So I decided to participate in the Indie Ink Writing Challenge. The idea is that each week you challenge someone with a writing prompt, and in turn you are challenged by a different person.
The challenge for my first week comes from runaway sentence, who challenged me to:
Write a first-person narrative that begins and end with you lying in your small child’s bed.
As I lay down the first thing I notice is how the smell of a child lingers long after they’ve gone. It is a sweet smell, a clean smell. My son’s bed is covered with images of Spongebob Squarepants. It’s his favorite show. Or at least, it was. My son is dead now.
His name is Daniel. Was Daniel. Will always be Daniel.
Daniel, he was our miracle baby. My wife and I, we struggled for a long time to conceive. The doctor told us that it would be impossible for us to have a child. Something about a low sperm count. And yet, ten months later, Daniel was in our lives.
I am lying on my back right now, on the ceiling I can see the adhesive glow in the dark stars that I put up. One night, Daniel and I were looking up into the sky, and he asked me what the stars were. I told him they were just like our Sun, only very very far away and that was why they looked so small. And in the typical fashion for a small child, that answer wasn’t enough. It just raised another question in his very young mind. Then another, then another. I answered to the best of my abilities, but what I remember the most was the way Daniel’s eyes lit up. He stood looking at the sky for a long time, then looked over to me and said, “stars are cool.”
I liked that; Daniels curiosity. I put those stars on his ceiling as a reminder for him to never ever lose that sense of curiosity; that sense of wonder and awe to the world around him.
It was a car, and a young man distracted on his cell phone. Daniel was five. I don’t have it in me to be mad at the young man. No one ever means to do what he did.
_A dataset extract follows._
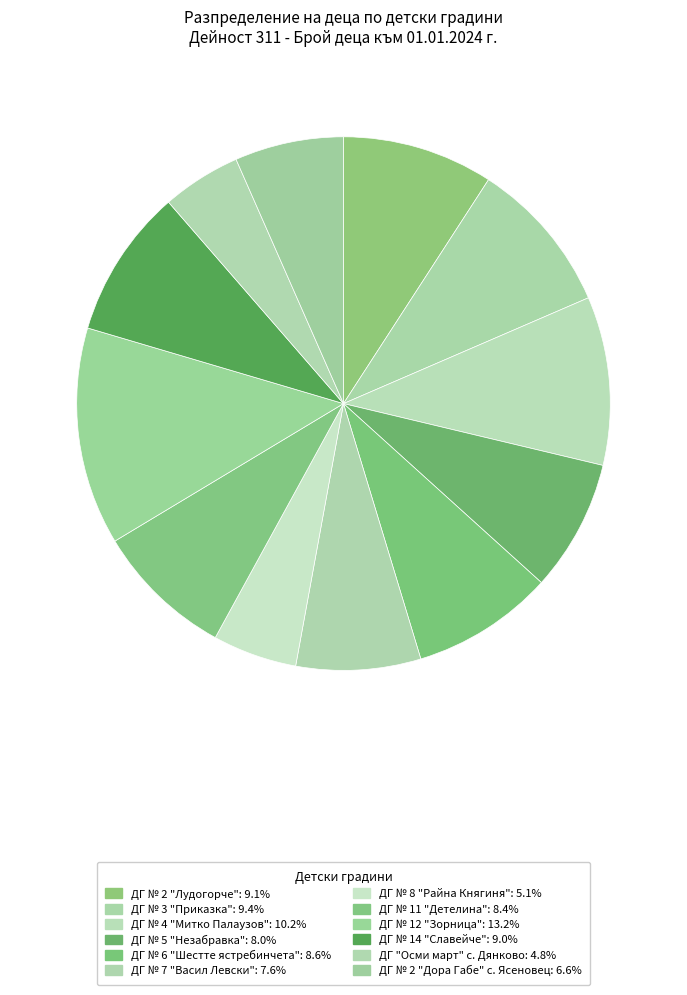

What is the ratio of the value at ДГ № 11 "Детелина" to the value at ДГ № 12 "Зорница"?

0.6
Daniels death, and the guilt that goes with it is something that he will have to live with for the rest of his life. And for that, I pity him.
I rise from the bed and move across the room to the dresser. On top are various actions figures and trinkets; such as Daniel’s first pair of shoes, bronzed over into a monument to the past. They are covered in dust now, everything is. We haven’t touched his room since his passing. I’m told it helps the healing process, to leave your child’s room exactly as it was at the time they died. I’m careful not to disturb anything.
Today is the day of the funeral and a chill runs up my spine just thinking about it. Since the day of the car accident my life has felt hazy, as if I was in someplace other than reality, like I was in a dream. The closer to the funeral the more the haze begins to lift. Like I’m waking up. No parent should have to bury their child.
I can hear my wife calling my name, saying that she’s ready. But I’m not. I’m not ready for the haze to lift, for this dream to become reality. And so, I walk back to the bed and lay down. I smell his pillow, look up to the stars, close my eyes and see Daniel looking at the sky, waiting for me, if only for a few minutes longer.